Washington Wizards: deep dive into the play of Corey Kispert

Corey Kispert of the Washington Wizards throws it down against the Philadelphia 76ers. (Photo by Rich Schultz/Getty Images)
Corey Kispert of the Washington Wizards throws it down against the Philadelphia 76ers. (Photo by Rich Schultz/Getty Images) /

While the overall shooting performance of the Washington Wizards has been poor this season, the same cannot be said about Corey Kispert. He is one of the best sharpshooters in the league and is shooting over 42% from beyond the three-point arc.

Kispert’s shot chart is an analytical dream. He almost exclusively shoots from beyond the arc and right at the rim, the two most efficient shots in the game. This causes his effective field goal percentage to skyrocket to an otherworldly 64%. On top of his elite efficiency, he is averaging 9.7 points, 2.7 rebounds, and 1.2 assists per game.

His efficiency and other key skills in his arsenal have been key to keeping the Wizards afloat on offense. Despite his unreal efficiency, his team is an average team on offense, sitting right at 15th in the league in offensive rating.

What does Corey Kispert bring to the table other than shooting?

While at first Kispert seems like a Duncan Robinson type player, his bag goes much deeper than just the three-point shot. For example, he is one of the best forwards in the Eastern Conference when it comes to cutting off the ball.

Along with Kristaps Porzingis, Kispert helps keep the offense moving by moving without the basketball incredibly well. While they are far from the Golden State Warriors in that aspect, those two are among he best in the East in that category.

Due to his motion on offense, he is able to sometimes find wide open looks in the paint, punishing the defense for not keeping tabs on him or for doubling one of the three All-Star caliber players on the roster.

Kispert has also displayed some ability to put the ball on the floor and create shots at the basket for himself. He is surprisingly quick and can find lanes incredibly well. On top of this, he revealed to the world that he is capable of 360 dunks, something that caught many Wizards fans off guard when he did it following the first quarter buzzer in their last game against the Atlanta Hawks.

He also put Paul Reed on a poster in the following game against the 76ers off of an off-ball cut. He scored 25 in that game, a career high.

Combine his sneaky athleticism and his ability to cut off the ball and it’s no surprise that Corey Kispert is shooting 78.4% from within three feet. Actually, that is a ridiculous percentage for an NBA player that’s considered a shooting specialist.

His ability to score at the rim is a huge reason why he is averaging 9.7 points per game, but he should probably be averaging more. One of the biggest factors holding Kispert back from having a breakout season this year is the lack of offensive game plan.
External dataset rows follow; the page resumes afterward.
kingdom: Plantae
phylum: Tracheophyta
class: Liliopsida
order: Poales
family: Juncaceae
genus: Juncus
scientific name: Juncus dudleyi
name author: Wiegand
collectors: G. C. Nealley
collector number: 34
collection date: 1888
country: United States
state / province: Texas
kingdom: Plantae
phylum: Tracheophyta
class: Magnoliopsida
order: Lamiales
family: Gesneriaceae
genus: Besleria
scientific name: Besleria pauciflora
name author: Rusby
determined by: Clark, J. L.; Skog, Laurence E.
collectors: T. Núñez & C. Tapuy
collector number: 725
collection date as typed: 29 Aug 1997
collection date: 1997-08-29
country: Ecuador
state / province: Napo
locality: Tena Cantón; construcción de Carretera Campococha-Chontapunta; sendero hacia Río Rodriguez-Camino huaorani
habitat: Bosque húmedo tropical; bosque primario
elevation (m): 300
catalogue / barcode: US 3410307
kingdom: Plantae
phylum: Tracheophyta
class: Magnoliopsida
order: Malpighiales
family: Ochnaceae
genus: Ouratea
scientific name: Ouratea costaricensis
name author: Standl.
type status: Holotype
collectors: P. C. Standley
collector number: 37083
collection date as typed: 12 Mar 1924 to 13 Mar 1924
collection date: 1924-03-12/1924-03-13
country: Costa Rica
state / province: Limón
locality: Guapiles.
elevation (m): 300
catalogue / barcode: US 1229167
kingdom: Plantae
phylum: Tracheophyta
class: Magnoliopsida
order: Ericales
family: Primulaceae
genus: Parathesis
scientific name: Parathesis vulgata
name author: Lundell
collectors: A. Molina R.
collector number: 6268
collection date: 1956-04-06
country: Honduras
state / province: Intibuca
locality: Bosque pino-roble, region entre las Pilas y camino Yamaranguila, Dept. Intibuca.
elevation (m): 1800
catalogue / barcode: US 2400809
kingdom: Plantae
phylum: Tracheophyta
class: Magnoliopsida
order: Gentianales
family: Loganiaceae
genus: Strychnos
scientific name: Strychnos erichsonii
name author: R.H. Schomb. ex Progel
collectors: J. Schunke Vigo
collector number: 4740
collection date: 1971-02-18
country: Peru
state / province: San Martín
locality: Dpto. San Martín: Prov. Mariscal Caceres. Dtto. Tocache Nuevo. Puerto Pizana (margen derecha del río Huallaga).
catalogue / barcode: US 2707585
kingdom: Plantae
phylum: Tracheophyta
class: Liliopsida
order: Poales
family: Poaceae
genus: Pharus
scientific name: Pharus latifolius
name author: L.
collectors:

They Wizards fail to find their shooters off of drives, often times only giving it to them in last second heave situations with a defender in good position. Although, it’s usually Kyle Kuzma in this situation, Kispert has found himself here more than a few times this season.

His teammates have also failed to find him on back door cuts more often than not. This leaves him with a good angle and momentum heading towards the hoop but without the basketball.

While the Wizards have gotten better in recent weeks at finding him off of cuts, he has still occasionally found himself in good position without the ball. A true point guard could be the solution to that particular problem.

The only real weakness for Corey Kispert and the way he likes to play is his limited defensive impact. While he is a better defender than some other players on the roster, he is still average even on his best nights on that end of the floor. If he becomes a good defender, he will be a player making quite a bit of money in the NBA.

Corey Kispert has been one of the more underrated players in the league this season. The Washington Wizards did well picking him up in the draft two years ago and is probably Tommy Sheppard’s best draft selection so far.